Le projet de loi introduit en effet une nouvelle notion, celle de «télésoin». Concrètement, parmi les exemples possibles, les personnes souffrant d’effets secondaires à la suite de traitements lourds, comme les chimiothérapies, pourront être mieux accompagnées par un infirmier sans avoir à se déplacer.
Une pratique qui pourrait également s’étendre aux personnes nécessitant des consultations d’orthophonie et d’orthoptie. Mais si les téléconsultations avec les médecins sont, elles, désormais remboursées, les conditions de prise en charge des actes de télésoin doivent encore être fixées par décret.
Des hôpitaux mieux structurés et des urgences à desengorger
Une fois formés, ces futurs médecins exerceront dans des structures revues et corrigées.
Avec son projet de loi, le gouvernement souhaite en effet répartir les activités entre trois types d'hôpitaux, en révisant ce qu'on appelle la carte hospitalière.
Entre 500 et 600 petits hôpitaux (sur les quelque 1 000 que compte le pays) sont amenés à devenir des hôpitaux de proximité. Leur activité : de la médecine générale, de la gériatrie ou des suivis de soin essentiellement. Le gouvernement veut en labelliser 500 à 600 à l'horizon 2022.
A ces structures, viendront s'ajouter des hôpitaux chargés des soins spécialisés comme la chirurgie ou les services de maternité, lorsqu'une troisième catégorie concernera des soins ultra-spécialisés dans des plateaux techniques de pointe.
Des hôpitaux qui seront également complétés par environ 1 000 communautés professionnelles territoriales de santé (CPTS). Elles devraient aussi aider à désengorger les urgences en permettant aux patients de trouver un médecin en urgence de 8h à 20h.
Mais cette nouvelle organisation entraînera la fermeture de certaines activités et de services par endroits. Ce qui inquiète beaucoup les soignants qui ne savent pas où et quand auront lieu ces fermetures et dans quelles conditions. Cela sera précisé par ordonnances, dans un délai de 18 mois après la publication de la loi.
Un métier d’assistant médical imaginé pour libérer du temps
Le gouvernement entend créer 4 000 postes d’assistants médicaux d’ici à 2022.

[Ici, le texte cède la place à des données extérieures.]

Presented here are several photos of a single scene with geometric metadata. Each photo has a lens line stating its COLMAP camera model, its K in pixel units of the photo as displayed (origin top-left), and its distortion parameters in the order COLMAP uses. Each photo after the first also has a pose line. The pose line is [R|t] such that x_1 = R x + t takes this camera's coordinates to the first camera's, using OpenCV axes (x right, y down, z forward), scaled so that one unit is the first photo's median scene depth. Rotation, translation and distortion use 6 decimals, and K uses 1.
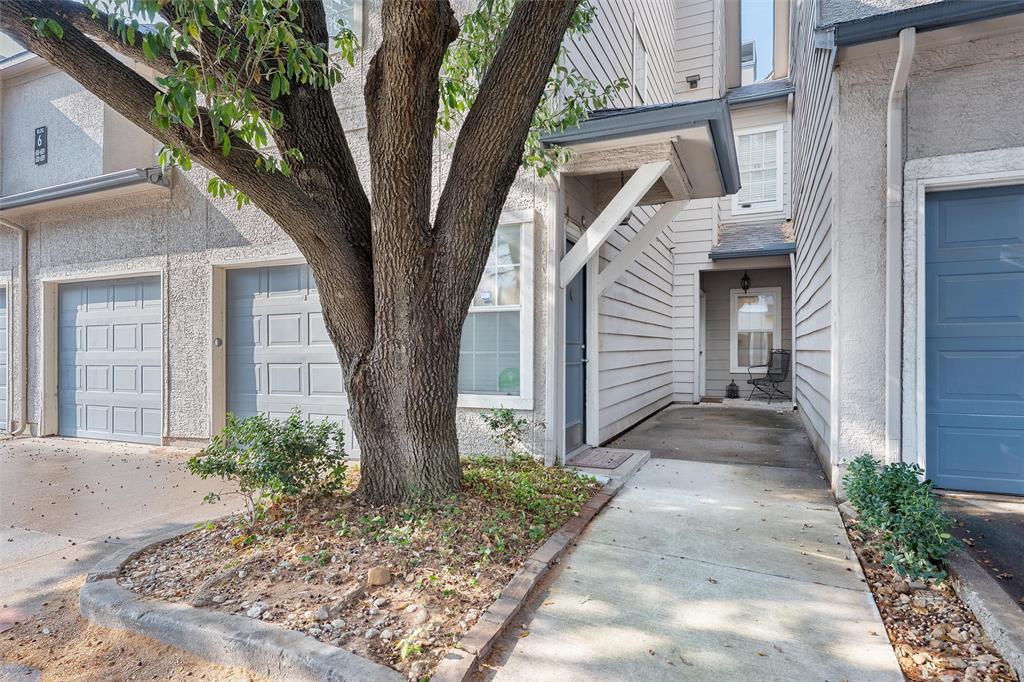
lens RADIAL K [[582.6, 0, 511.8], [0, 582.6, 347.4], [0, 0, 1]] dist [0.002058, 0.000683]
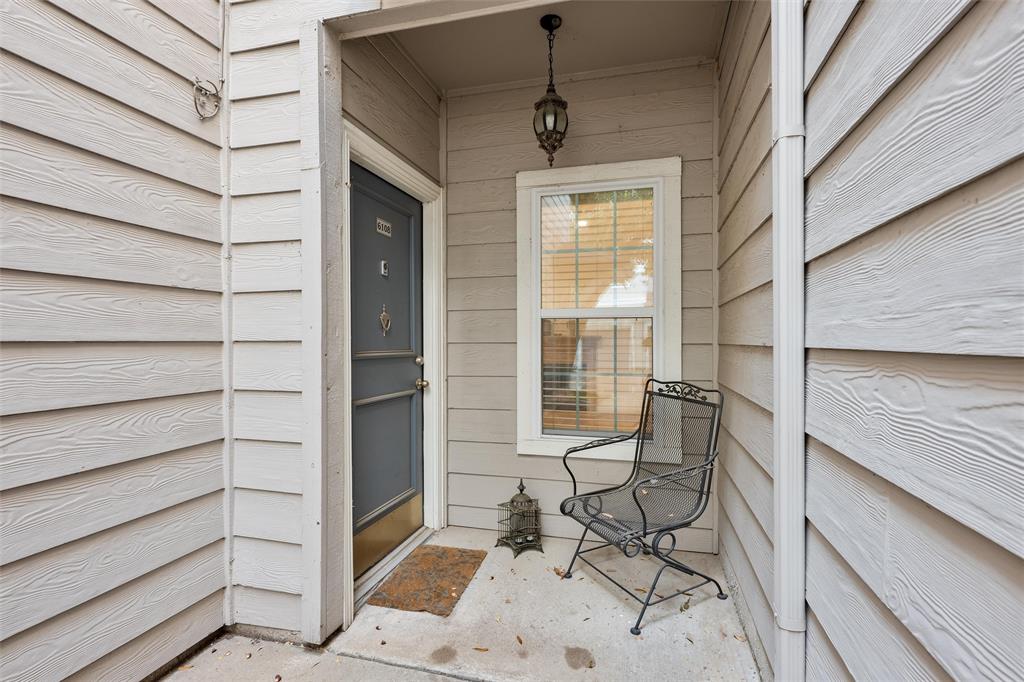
lens RADIAL K [[522.3, 0, 508.4], [0, 522.3, 343.3], [0, 0, 1]] dist [0.001076, 0.000943]
pose [[0.988633, -0.003997, 0.150297, 0.289358], [0.004781, 0.999977, -0.004860, -0.010717], [-0.150275, 0.005523, 0.988629, 0.645190]]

Ce nouveau métier, qui nécessitera une formation d’un an, contre trois pour les infirmiers, consistera à exécuter des tâches «simples», comme peser les patients ou prendre la tension.
Mais si l’Etat s’est engagé à prendre en charge une partie du salaire, ce volet fait toujours l’objet d’âpres négociations avec l’assurance maladie et les syndicats de médecins.
Le premier d’entre eux, MG France, souhaite notamment que les assistants médicaux soient accesibles à «tous les généralistes y compris ceux qui exercent seuls».
LES MÉDECINS DIPLÔMÉS AILLEURS QU’EN EUROPE MIEUX INTÉGRÉS
Le projet de loi doit en outre introduire plusieurs mesures pour les médecins, pharmaciens, dentistes ou sages-femmes diplômés hors de l’Union européenne qui exercent en France.
Aujourd’hui au nombre de 4 000, ils sont souvent faiblement rémunérés et sans perspectives d’évolution alors qu’ils sont indispensables au bon fonctionnement des services.
Selon les premiers éléments, les effectifs déjà en place pourraient être pérennisés en faisant valoir leur expérience devant des commissions.
Surtout, le nombre de postes ouverts via la «liste A», un concours accessible aux médecins du monde entier, devrait être augmenté en étant calculé au plus proche des besoins.